The fight against skin cancer just got a new weapon. For years, melanoma researchers have studied samples that were considered uniform in size and color, making them easier to examine by more conventional means. But melanomas don't always come in the same shape and hue; often, melanomas are irregular and dark, making them difficult to investigate. Now, researchers at the University of Missouri have devised a new tool to detect and analyze single melanoma cells that are more representative of the skin cancers developed by most patients. The study, recently reported in Analyst published by the Royal Society of Chemistry, outlines the new techniques that could lead to better and faster diagnoses for the life-threatening disease.

"Researchers often seek out the types of cancerous cells that are homogenous in nature and are easier to observe with traditional microscopic devices," said Luis Polo-Parada, an Associate Professor of Medical Pharmacology and Physiology and an investigator at Mizzou's Dalton Cardiovascular Research Center. "Yet, because the vast amount of research is conducted on one type of cell, it often can lead to misdiagnosis in a clinical setting."

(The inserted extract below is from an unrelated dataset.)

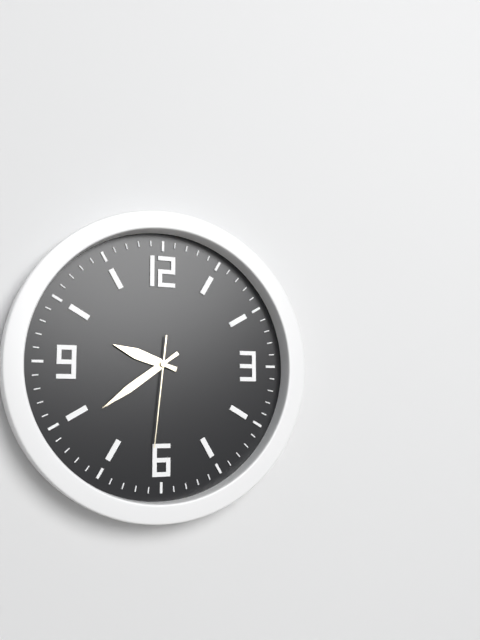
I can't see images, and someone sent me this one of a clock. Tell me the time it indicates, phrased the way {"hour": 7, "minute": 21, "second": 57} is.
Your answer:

The team that included Gary Baker, an assistant professor of chemistry in the MU College of Arts and Science and Gerardo Gutierrez-Juarez, a professor and investigator at the University of Guanajuato in Mexico, decided to supplement an emerging technique called photoacoustic (PA) spectroscopy, a specialized optical technique that is used to probe tissues and cells non-invasively. Current systems use the formation of sound waves followed by the absorption of light which means that the tissues must adequately absorb the laser light. This is why, up until now, researchers have focused only on strong-light-absorb cells melanoma cells, Polo-Parada said.

The team modified a microscope that was able to merge light sources at a range conducive to observing the details of single melanoma cells. Using the modified system, human melanoma and breast cancers as well as mouse melanoma cells were diagnosed with greater ease and efficiency. The team also noted that as the cancer cells divided, they grew paler in color but the system was able to detect the newer, smaller cells as well.

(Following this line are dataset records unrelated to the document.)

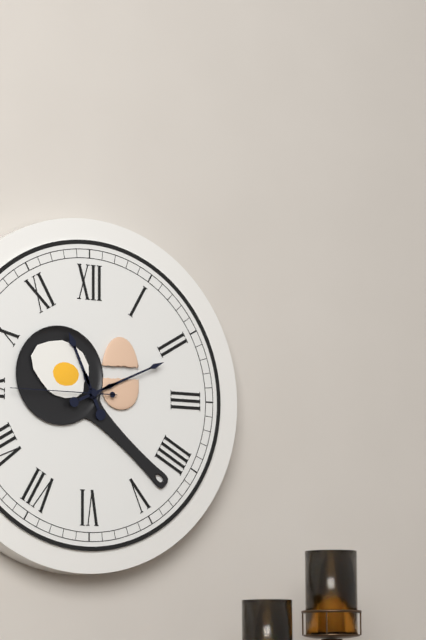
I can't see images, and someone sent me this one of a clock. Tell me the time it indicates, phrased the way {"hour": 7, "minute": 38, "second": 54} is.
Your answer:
{"hour": 11, "minute": 11, "second": 45}
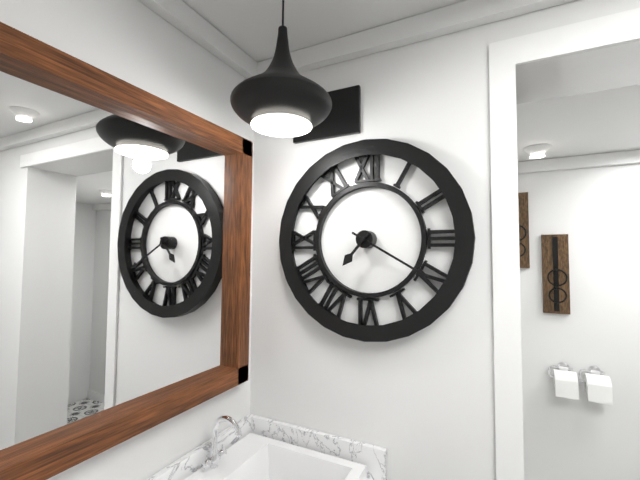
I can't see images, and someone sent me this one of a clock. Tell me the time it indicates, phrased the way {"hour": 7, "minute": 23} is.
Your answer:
{"hour": 7, "minute": 20}
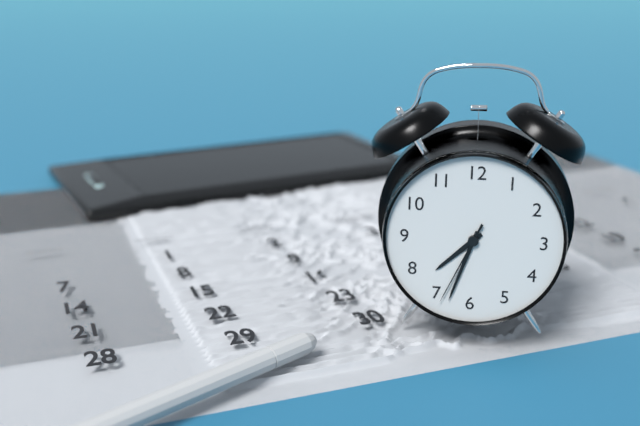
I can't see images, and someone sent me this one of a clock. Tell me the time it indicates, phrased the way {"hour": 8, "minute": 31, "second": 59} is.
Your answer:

"Overall, our studies show that by using modified techniques we will be able to observe non-uniform cancer cells, regardless of their origin," Polo-Parada said. "Additionally, as these melanoma cells divide and distribute themselves throughout the blood, they can cause melanomas to metastasize. We were able to observe those cancers as well. This method could help medical doctors and pathologists to detect cancers as they spread, becoming one of the tools in the fight against this fatal disease."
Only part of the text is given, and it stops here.